Health NW: How confidential are your medical records?

<center>Kathryn B. Brown, FNP</center>

If you worry that your medical information could be given to others without your consent, you have a legitimate concern. In this "Information Age" we have electronic medical records, faxes, answering machines, cell phones, e-mail and the Internet. All these types of technology can help health care providers care for and communicate with patients more efficiently, but can also make it easier for your confidential information to be accessed without your permission.

All health care offices and organizations will be working to increase the privacy and security of patient records in the next year. The Health Insurance Portability and Accountability Act (HIPAA) sets nationwide standards for the security of medical records, which all medical practices must meet.

Traditionally, doctors' offices and health care clinics keep their patients' information in paper charts that are filed alphabetically. The charts are stored in filing cabinets, which should be locked up after business hours.

Now, more and more health care providers are using electronic medical records (EMRs) rather than paper charts. Patients' records are stored, accessed and updated on computers in the office. These records can be viewed only by the health care providers and staff who have a password.

Your medical record, whether on paper or in electronic form, contains all the information you have ever given to your health care provider, such as name, address, phone numbers, Social Security number and birth date. It contains information about your current and past medical problems, medications, hospitalizations, surgeries and other treatments. There is a section with the results of the blood work, X-rays and other tests you've had done. Your health care provider writes a "progress note" after each appointment. This note contains the reason for the visit, your symptoms, the results of the physical exam, a diagnosis and the plan for treatment.
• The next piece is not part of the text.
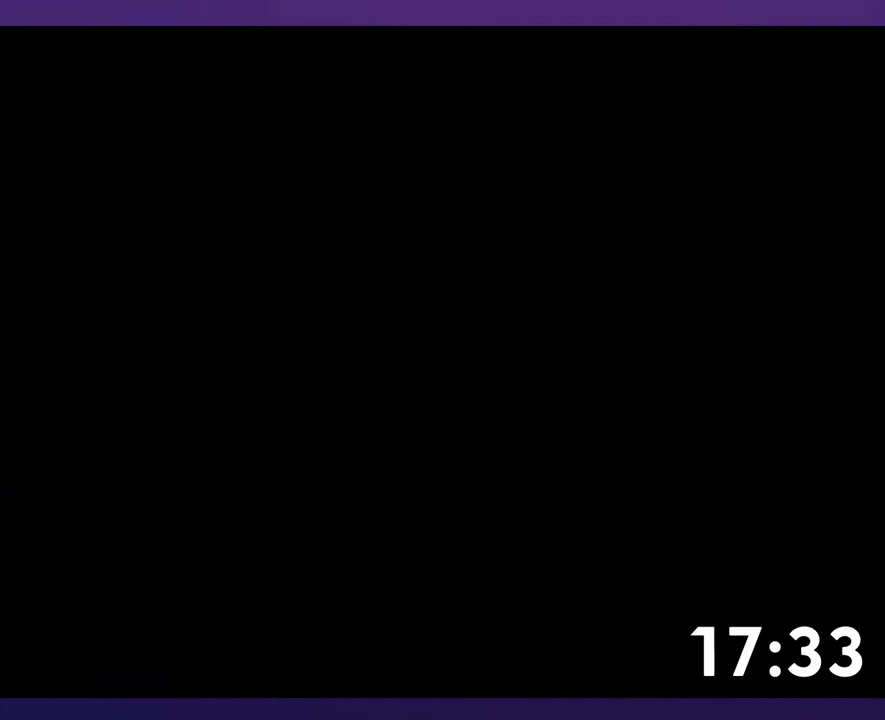
{"buttons": ["B"], "events": [[17, "B", "down"]]}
By law, health care providers must keep patients' medical records for at least 10 years after the patient's last appointment. After this, the records may be destroyed. Some offices and clinics may keep records longer than 10 years, but storage space is often a problem.
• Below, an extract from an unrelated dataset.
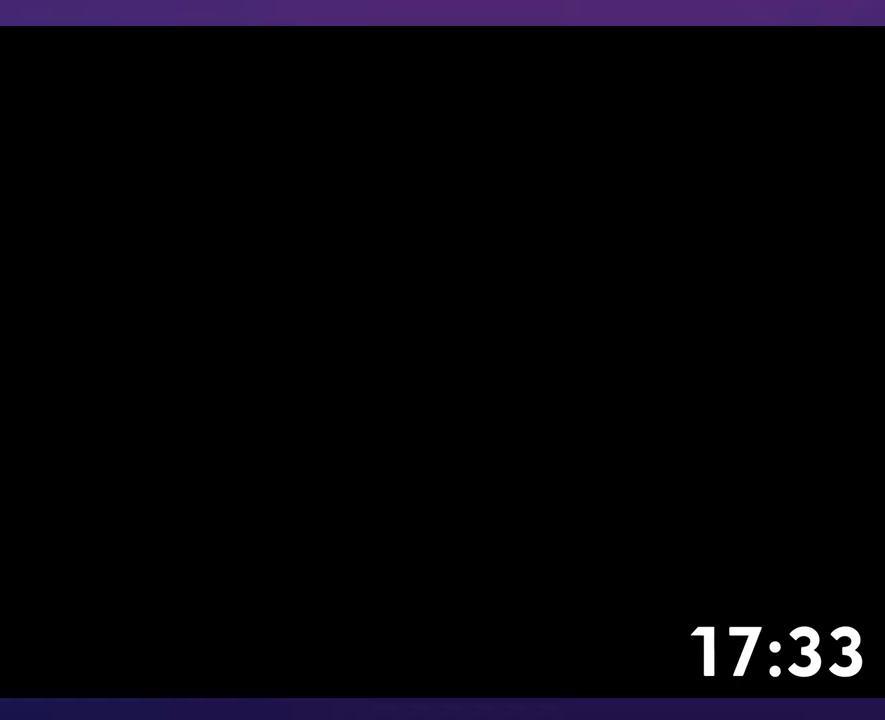
{"buttons": ["B"], "events": []}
Your medical record actually belongs to the health care provider, clinic or institution, so you will not be able to obtain the original record. However, you are entitled to request a copy of any or all of the information in your records.

It is illegal for information in your medical record to be released without your written consent, with a few exceptions. In order to be reimbursed by your insurance company, Medicare or Medicaid, your provider must release some medical information about your diagnosis and treatment plan. If you are referred to another health care provider, your medical information may be shared with that provider. If you have a communicable disease (such as tuberculosis, measles, hepatitis and some sexually transmitted infections) the public health department must be notified so that they can prevent the spread of disease. If you are in legal trouble, your health care provider could be subpoenaed to provide your medical records to the court.

When you first visit a new health care provider, you may be asked to sign a waiver allowing the provider to release your medical information to others. Usually this is to help your provider get paid by your insurance company. Be cautious about signing "blanket waivers" which authorize the release of all of your medical information to anyone who requests it.

If you are concerned about the confidentiality of your medical records, ask your health care provider or the clinic manager about how your medical records are stored and protected. You should feel confident that your personal information won't be visible to other patients, whether it is in a paper chart, on a computer screen or on a fax machine in the office, that office staff won't allow other patients to overhear conversations about you and that your information won't be given out to anyone without your permission.